We know that the last thing you feel like doing after exercise is spending more of your precious leisure time stretching. Free time for many is sparse these days and it is hard enough to find time to exercise and easy to find excuses not to stretch. However, it is worth noting that just 2-3 minutes of key stretches after exercise will be massively beneficial. And here’s why…
Stretching will Regain Muscle Balance
During exercise, certain muscles will tighten more than others depending on the activity you participate in. Most people have a dominant side when doing exercise and this side regularly overworks, especially with repetitive movements. As a muscles overworks it tires quicker and starts to weaken. This causes a muscular imbalance between tight muscles and weak ones causing asymmetry. Regular stretching loosens off the tight areas, pulling your body back into normal alignment, allowing you to exercise effectively.
Stretching will Improve Joint Mobility
Stretching is a great way to stay mobile whilst reducing the risk of injury. It is a “low impact” form of activity, keeping your joints loose and flexible. When you exercise your muscles tighten and shorten. These shortened muscles attach at a joint or are positioned over a joint and will this in mind, the movement around a joint is affected.
Stretching will Reduce Muscle Soreness
Whatever exercise you do, no doubt you will sometime (or always) feel sore in your muscles, especially the day after your activity. This soreness happens for a variety of reasons; one of them is because the muscles remain in a slightly contracted, shortened state and the other is dues to the muscle tissues becoming inflamed as a result of exercise. Movement with stretching immediately after exercise will re-lengthen the muscles, improving the blood flow through your body, alleviating the inflammation and aiding muscle recovery.
Stretching will Encourage Muscle Flexibility
An exercised muscle becomes shortened with regular and repetitive contractions and tightens when it gets tired. A shortened muscle will not only affect the alignment in the body and around the joints but can also impact negatively on your performance. Clients will regularly continue to train with tight muscles. What they don’t realise until it is too late is that eventually something has got to give with their tight and shortened muscle that they continue to train. The result…a pulled, strain or (worst case) torn tissue. Lengthening a muscle through stretching will ensure the muscle regains its original length and is ready to train again.

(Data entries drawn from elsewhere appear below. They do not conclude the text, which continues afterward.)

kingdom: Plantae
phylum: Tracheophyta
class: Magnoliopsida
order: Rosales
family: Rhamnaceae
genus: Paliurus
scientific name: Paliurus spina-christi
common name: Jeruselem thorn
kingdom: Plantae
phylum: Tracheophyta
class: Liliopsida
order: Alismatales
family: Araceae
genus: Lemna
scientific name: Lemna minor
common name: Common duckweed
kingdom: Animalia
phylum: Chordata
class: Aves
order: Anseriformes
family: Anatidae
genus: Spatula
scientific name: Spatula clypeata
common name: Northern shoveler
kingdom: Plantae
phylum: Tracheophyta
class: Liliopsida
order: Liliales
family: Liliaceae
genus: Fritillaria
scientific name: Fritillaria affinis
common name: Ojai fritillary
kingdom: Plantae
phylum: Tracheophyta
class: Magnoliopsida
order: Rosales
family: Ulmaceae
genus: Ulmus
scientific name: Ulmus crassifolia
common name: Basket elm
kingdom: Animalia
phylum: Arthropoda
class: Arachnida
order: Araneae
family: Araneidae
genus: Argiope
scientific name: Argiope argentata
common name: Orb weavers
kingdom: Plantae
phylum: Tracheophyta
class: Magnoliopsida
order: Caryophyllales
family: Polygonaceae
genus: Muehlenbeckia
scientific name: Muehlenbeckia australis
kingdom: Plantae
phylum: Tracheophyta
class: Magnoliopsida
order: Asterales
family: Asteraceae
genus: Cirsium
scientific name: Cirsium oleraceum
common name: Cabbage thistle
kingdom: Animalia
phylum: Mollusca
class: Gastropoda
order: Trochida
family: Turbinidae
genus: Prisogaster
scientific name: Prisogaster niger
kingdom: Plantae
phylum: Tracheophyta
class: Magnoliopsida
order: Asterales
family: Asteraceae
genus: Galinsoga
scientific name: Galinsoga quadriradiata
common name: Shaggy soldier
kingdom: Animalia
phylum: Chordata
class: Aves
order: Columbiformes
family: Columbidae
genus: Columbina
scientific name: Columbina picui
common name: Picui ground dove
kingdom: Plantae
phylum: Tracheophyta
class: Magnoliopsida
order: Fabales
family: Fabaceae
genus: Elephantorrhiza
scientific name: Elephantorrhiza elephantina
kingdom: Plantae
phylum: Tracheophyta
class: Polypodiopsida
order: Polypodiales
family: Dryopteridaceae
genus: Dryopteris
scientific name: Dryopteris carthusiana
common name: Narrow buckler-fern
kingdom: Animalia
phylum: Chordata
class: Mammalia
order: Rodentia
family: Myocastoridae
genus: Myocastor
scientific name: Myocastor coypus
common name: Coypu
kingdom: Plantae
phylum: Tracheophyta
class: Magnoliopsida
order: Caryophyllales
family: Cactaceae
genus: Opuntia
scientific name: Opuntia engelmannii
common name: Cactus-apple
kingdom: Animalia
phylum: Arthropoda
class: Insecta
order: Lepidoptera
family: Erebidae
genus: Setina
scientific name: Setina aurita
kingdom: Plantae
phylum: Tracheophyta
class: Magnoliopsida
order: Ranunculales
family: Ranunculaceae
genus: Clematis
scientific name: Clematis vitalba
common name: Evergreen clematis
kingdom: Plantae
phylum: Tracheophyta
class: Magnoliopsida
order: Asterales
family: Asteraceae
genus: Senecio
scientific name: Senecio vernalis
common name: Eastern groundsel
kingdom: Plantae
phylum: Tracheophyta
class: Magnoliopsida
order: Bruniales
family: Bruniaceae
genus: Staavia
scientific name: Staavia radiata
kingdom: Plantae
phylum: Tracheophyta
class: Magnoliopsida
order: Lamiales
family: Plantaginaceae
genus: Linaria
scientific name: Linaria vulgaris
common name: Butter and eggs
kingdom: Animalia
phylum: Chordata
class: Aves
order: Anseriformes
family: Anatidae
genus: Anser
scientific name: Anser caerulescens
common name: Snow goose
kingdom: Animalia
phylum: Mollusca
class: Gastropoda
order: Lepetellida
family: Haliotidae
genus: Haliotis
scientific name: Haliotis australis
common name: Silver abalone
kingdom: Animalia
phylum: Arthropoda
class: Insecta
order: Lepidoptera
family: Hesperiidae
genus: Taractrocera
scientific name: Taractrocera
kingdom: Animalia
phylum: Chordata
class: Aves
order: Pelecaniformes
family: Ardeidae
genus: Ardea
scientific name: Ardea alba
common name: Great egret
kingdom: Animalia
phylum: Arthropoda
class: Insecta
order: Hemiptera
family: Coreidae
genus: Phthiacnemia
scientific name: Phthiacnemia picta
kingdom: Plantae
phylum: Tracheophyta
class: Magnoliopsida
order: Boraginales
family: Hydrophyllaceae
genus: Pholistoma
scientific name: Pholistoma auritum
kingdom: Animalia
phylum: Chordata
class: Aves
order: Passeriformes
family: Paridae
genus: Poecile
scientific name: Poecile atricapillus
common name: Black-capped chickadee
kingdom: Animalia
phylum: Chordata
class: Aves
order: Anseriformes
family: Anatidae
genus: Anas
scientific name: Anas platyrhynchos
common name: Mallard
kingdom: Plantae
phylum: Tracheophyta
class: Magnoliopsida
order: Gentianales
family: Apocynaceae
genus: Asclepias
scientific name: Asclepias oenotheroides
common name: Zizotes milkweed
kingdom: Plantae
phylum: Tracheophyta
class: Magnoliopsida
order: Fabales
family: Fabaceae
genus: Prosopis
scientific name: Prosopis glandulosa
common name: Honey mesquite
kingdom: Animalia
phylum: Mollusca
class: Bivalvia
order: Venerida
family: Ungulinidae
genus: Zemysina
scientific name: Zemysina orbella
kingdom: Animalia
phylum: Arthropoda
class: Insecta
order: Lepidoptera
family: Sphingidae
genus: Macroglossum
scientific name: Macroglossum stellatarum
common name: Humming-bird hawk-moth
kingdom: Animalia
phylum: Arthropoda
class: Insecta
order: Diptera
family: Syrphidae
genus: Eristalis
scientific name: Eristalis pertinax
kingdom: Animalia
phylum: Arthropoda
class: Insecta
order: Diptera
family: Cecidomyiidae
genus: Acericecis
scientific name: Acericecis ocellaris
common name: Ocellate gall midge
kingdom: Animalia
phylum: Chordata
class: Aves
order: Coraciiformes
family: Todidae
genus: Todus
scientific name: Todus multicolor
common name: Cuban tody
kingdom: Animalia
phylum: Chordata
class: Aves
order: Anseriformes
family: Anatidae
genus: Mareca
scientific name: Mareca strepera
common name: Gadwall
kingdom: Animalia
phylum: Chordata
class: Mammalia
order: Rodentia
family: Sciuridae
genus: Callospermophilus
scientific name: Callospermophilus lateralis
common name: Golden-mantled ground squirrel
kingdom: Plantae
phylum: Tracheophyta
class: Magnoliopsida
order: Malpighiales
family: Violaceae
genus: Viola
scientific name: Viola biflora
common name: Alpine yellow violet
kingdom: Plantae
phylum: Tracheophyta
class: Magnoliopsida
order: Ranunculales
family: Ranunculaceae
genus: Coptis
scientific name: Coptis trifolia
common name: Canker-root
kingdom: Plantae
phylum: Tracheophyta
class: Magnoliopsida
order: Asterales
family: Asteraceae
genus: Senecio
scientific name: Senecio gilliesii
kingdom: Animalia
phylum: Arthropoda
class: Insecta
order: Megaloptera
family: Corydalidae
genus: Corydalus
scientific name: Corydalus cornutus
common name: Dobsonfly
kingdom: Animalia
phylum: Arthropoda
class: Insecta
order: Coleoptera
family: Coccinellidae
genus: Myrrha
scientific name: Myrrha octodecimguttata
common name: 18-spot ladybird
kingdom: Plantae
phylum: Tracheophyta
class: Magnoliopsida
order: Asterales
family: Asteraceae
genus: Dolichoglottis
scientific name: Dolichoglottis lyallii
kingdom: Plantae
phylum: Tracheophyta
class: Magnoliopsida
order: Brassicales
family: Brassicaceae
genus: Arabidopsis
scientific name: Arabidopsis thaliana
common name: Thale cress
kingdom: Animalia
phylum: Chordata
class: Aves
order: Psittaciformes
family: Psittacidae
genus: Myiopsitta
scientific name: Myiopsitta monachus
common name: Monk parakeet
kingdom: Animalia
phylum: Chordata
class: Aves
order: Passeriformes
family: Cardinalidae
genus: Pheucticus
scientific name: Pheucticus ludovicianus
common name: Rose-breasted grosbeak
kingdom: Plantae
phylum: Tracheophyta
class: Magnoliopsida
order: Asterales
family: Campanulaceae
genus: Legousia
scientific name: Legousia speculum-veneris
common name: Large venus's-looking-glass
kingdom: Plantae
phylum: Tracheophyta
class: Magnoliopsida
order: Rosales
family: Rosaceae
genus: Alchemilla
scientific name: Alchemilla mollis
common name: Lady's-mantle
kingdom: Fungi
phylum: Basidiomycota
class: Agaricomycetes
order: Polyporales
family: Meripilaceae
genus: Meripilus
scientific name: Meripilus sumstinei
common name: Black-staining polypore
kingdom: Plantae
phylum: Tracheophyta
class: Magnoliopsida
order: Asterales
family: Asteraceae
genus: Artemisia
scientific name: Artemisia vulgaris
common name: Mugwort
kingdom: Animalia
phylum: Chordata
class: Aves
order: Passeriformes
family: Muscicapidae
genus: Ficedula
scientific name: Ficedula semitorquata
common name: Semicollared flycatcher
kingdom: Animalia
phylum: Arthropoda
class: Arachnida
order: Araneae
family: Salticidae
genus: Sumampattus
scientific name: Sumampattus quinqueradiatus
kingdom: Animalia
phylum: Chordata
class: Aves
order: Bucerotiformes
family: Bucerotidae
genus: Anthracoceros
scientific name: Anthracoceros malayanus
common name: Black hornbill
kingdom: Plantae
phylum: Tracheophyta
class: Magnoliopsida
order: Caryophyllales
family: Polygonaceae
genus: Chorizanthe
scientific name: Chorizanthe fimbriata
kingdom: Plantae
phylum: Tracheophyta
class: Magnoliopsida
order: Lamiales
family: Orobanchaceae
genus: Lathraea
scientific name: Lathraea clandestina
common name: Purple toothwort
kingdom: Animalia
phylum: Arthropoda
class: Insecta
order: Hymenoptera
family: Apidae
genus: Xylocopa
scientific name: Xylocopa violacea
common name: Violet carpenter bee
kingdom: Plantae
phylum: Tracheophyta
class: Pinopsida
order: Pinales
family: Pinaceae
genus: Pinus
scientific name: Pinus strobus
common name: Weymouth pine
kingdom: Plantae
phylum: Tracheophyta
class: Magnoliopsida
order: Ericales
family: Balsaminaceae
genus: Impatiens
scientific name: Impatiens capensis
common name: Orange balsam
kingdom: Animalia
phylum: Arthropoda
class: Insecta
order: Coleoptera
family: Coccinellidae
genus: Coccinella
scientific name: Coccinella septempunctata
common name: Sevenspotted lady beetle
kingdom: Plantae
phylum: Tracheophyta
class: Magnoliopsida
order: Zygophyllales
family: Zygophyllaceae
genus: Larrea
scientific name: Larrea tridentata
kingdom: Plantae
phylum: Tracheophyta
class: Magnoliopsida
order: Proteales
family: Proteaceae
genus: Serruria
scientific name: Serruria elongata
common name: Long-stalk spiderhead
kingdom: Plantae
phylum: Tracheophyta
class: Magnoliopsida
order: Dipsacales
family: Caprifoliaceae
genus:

Stretching will Ensure Upright Posture
There’s nothing better than a good old stretch to get your body upright again after siting slouched for a while. The body gets comfortable curled up in front of a laptop but this is not a normal posture. Standing tall is what we were designed for. Thoracic spines need to be ironed out back into extension and hip flexors and hamstrings need to be straightened to move your core away from your legs. Stretching after a day of static posture is massively beneficial to regain your natural standing alignment.